Echo one day after catheterization: "EF 31%. Akinesis of the apical LV segments and mid-septum (LAD distribution)."

Multiple repeat troponins were greater than 25,000 ng/L (our lab's upper limit of reporting).  

Smith: These very high troponins further support a very large MI and portend a poor prognosis in spite of rapid therapy.  It is consistent with the persistently high ST segments after reperfusion.  Both these findings together suggest some element of "No Reflow" due to microvascular obstruction with platelet-fibrin aggregates.  ST resolution is the best indicator of microvascular reperfusion, and can also be measured by TIMI myocardial perfusion grading on the angiogram.

See this post: 

Poor Microvascular Reperfusion ("No Reflow"): Best Diagnosed by ECG

ECG progression (lead 4):

This is a very nice demonstration of the main concepts of the OMI progression. Hyperacute T waves inflate with area under the curve as the R wave diminishes, with rising ST segments, development of small Q waves which grow bigger as the R wave diminishes, then total QS waves with persistent STE.

Learning Points

Frequent repeat ECGs are extremely important for the detection of OMI, especially with a concerning story. Within 15 minutes this patient's ECG demonstrated clear and obvious evidence of evolving OMI. This was particularly important in this case, as early detection was essential to ensure prompt transfer to PCI.
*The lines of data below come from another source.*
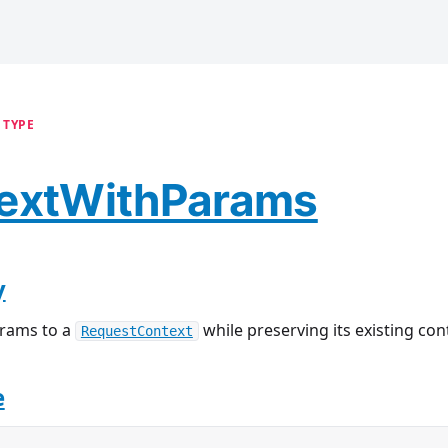
 TYPE
extWithParams
y
arams to a
while preserving its existing con
RequestContext
e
Terminal QRS distortion occurs when the enlarging T wave and rising ST segment obliterates the end of the QRS complex, characterized by lack of BOTH 1) an S-wave and 2) a J-wave. When this finding is in V2-3 of a normal QRS complex, it has been shown to have high specificity for OMI.

Do not rely on the ECG becoming such an obvious STEMI(+) OMI as it did in this case. Many patients with OMI will not manifest STEMI criteria, and even when they do, experts can recognize the life-saving need for reperfusion much earlier than STEMI criteria. In this case, Dr. Smith recognized OMI about 30 minutes earlier than STEMI criteria. It is conceivable that reducing the time of identification of OMI to reperfusion in cath lab will improve morbidity or mortality in a common, deadly condition. 

PVCs should be inspected for signs of ischemia and can provide additional evidence of OMI in borderline cases (such as this one).